• [Directions for this task]: When the line containing "teapot: present [396,222,430,274]" is found in the data below, copy it and each line after it through the line containing "coffee cup: present", exactly and with no others.

*** Data shown Section Begins ***

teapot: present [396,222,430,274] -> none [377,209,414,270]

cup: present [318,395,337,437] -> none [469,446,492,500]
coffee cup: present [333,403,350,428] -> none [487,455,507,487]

*** Data shown Section Ends ***
*** Data shown Section Begins ***

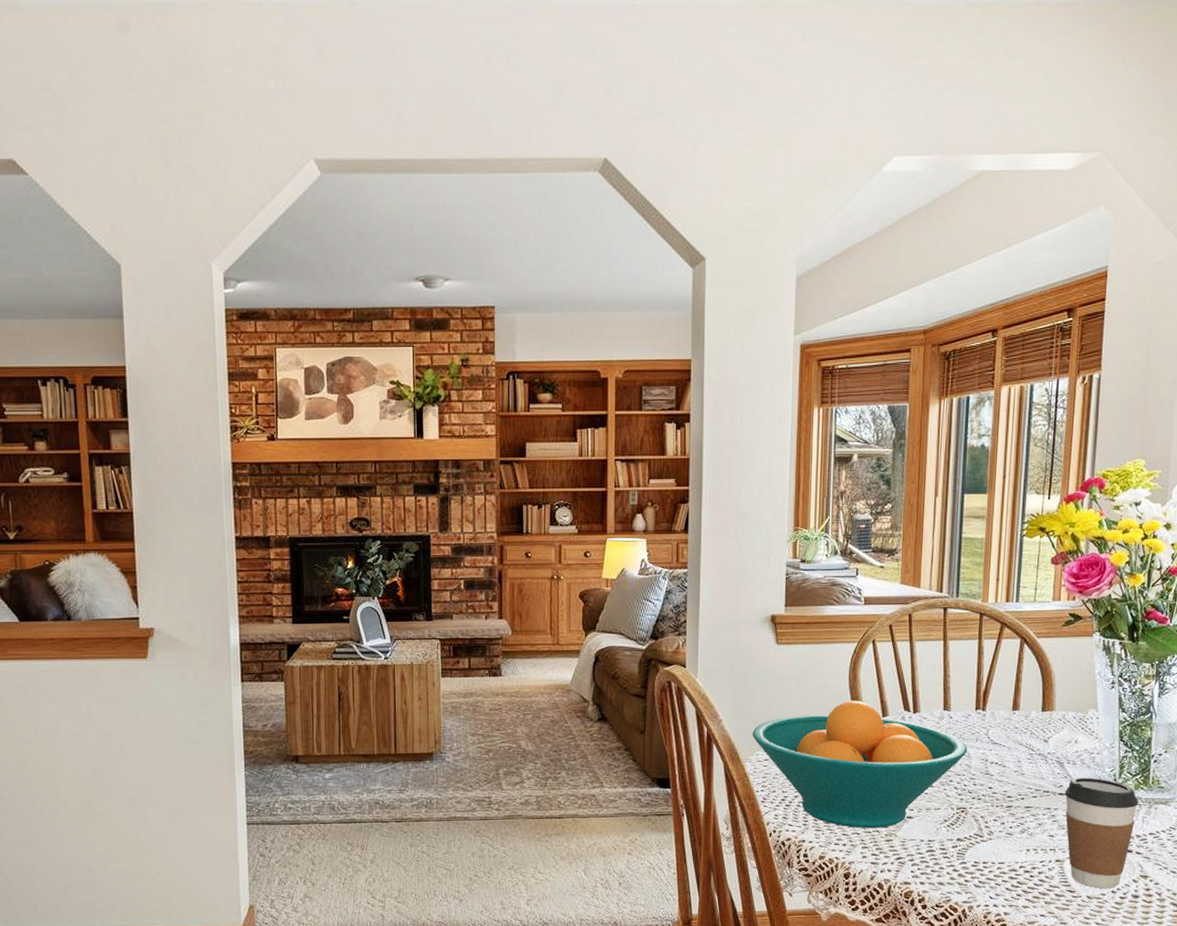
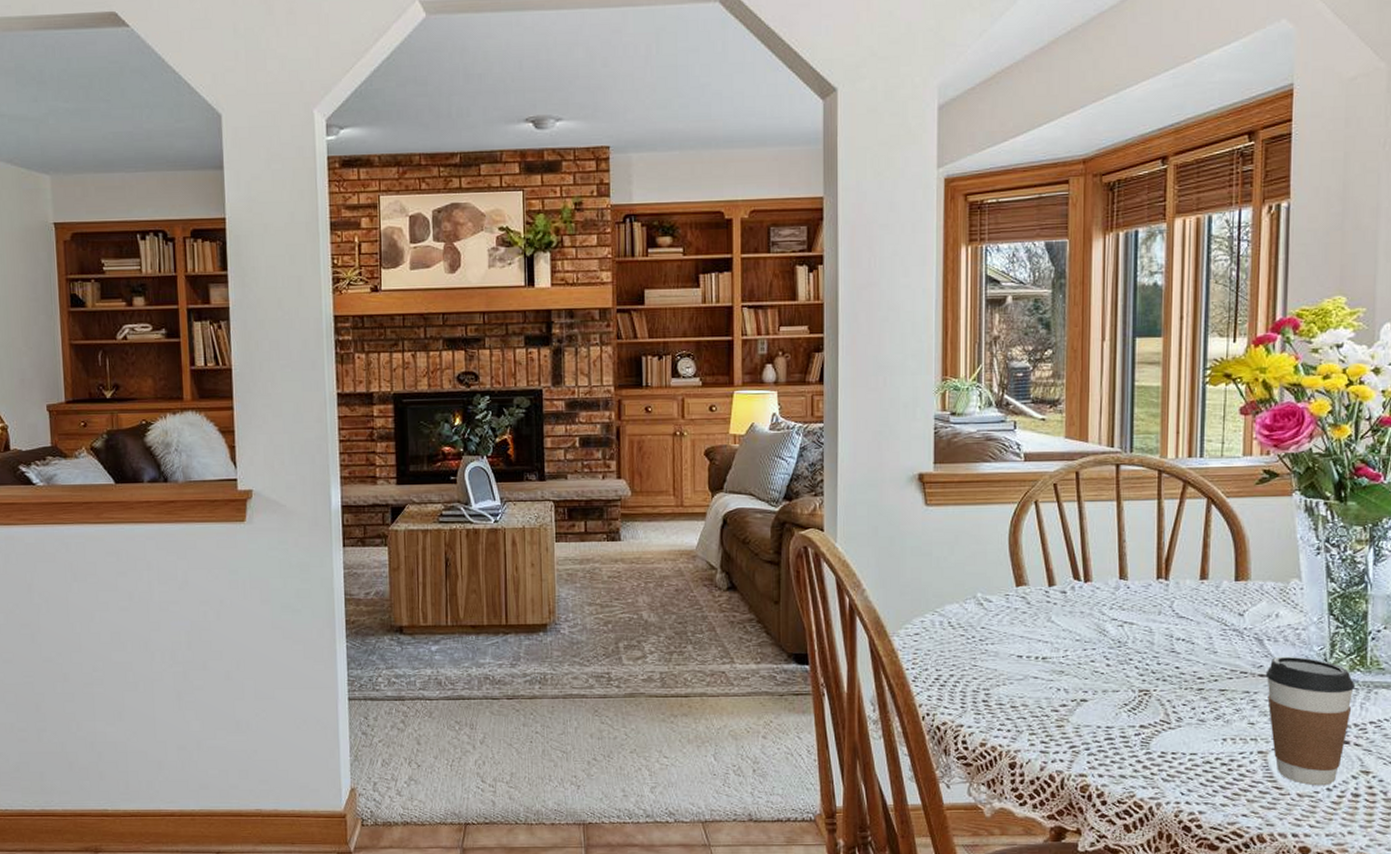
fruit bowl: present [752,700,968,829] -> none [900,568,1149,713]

*** Data shown Section Ends ***
*** Data shown Section Begins ***

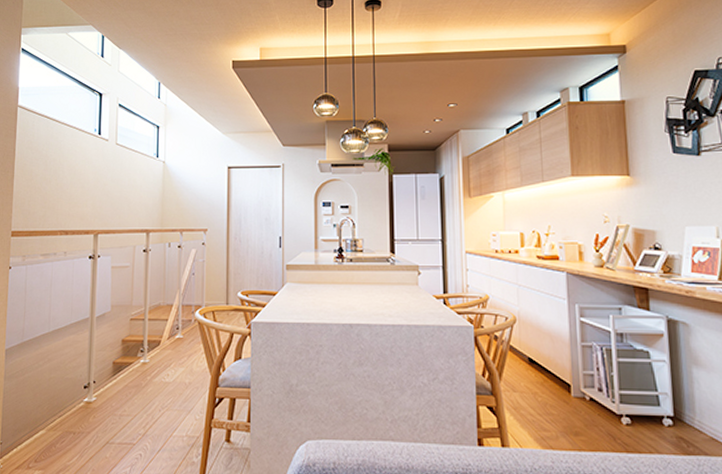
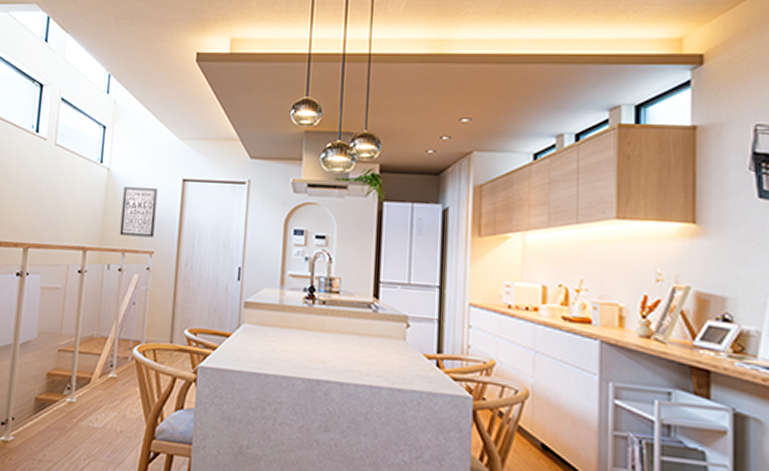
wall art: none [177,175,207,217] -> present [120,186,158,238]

*** Data shown Section Ends ***

• [Solution below]:
teapot: present [396,222,430,274] -> none [377,209,414,270]

cup: present [318,395,337,437] -> none [469,446,492,500]
coffee cup: present [333,403,350,428] -> none [487,455,507,487]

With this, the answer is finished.